Reading text Block Start
I have a My Passport Ultra Metal Edition.
I notice that its SATL block all ATA Security Feature Set commands but SECURITY SET PASSWORD.
When I send the following ATA commands through ATA PASSTHROUGH:
SECURITY UNLOCK (F2h)
SECURITY ERASE PREPARE (F3h)
SECURITY ERASE UNIT (F4h)
SECURITY FREEZE LOCK (F5h)
SECURITY DISABLE PASSWORD (F6h)
I will get the following sense data:
70 00 05 00 00 00 00 0a 00 00 00 00 24
Which means “Invalid field in cdb”. So I assume the SATL explicitly block these commands.
However, it does NOT block:
SECURITY SET PASSWORD (F1h)
That is, I can successfully enable the ATA Security Feature Set (lock the drive) with ATA PASSTHROUGH, but not unlock the drive or disable it, unless I know about the vendor-specific SCSI commands handling password/encryption of the drive.
For such cases the “WD Security” app cannot unlock the drive or disable the password, since it does not use plain password but a hashed one. And it is not even able to erase the drive if the ATA master password is not in-sync with the master password stored in the SCSI layer (which can be a very likely case since I can set both the ATA user password and master password through ATA PASSTHROUGH; it seems to be the case for totally brand new drive as well)
Reading text Block End
• Task instructions: Retype the passage from the post about the My Passport Ultra's ATA security commands, starting at "I notice that" and ending at "ERASE PREPARE (F3h)".
Records supplied Block Start
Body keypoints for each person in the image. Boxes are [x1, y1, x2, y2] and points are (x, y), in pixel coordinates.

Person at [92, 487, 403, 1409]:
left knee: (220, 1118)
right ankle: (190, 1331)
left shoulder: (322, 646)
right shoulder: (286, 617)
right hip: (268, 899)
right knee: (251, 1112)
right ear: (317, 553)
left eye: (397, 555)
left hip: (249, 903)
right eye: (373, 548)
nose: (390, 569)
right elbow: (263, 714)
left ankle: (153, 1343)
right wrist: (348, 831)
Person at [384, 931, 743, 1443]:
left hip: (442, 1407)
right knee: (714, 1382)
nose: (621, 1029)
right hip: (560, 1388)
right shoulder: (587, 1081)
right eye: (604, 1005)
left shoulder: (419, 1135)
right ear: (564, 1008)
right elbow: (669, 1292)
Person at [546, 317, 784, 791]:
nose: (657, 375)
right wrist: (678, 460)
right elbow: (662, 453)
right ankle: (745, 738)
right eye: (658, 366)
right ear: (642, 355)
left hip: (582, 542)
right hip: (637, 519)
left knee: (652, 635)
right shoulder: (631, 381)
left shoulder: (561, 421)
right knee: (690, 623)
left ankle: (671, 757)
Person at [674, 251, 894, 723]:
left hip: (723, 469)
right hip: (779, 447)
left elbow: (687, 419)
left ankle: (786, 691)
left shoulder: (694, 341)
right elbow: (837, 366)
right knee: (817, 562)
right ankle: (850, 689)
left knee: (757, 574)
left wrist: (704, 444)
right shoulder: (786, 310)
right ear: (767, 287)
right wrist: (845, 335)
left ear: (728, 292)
Records supplied Block End
• Solution for this task:
I notice that its SATL block all ATA Security Feature Set commands but SECURITY SET PASSWORD.
When I send the following ATA commands through ATA PASSTHROUGH:
SECURITY UNLOCK (F2h)
SECURITY ERASE PREPARE (F3h)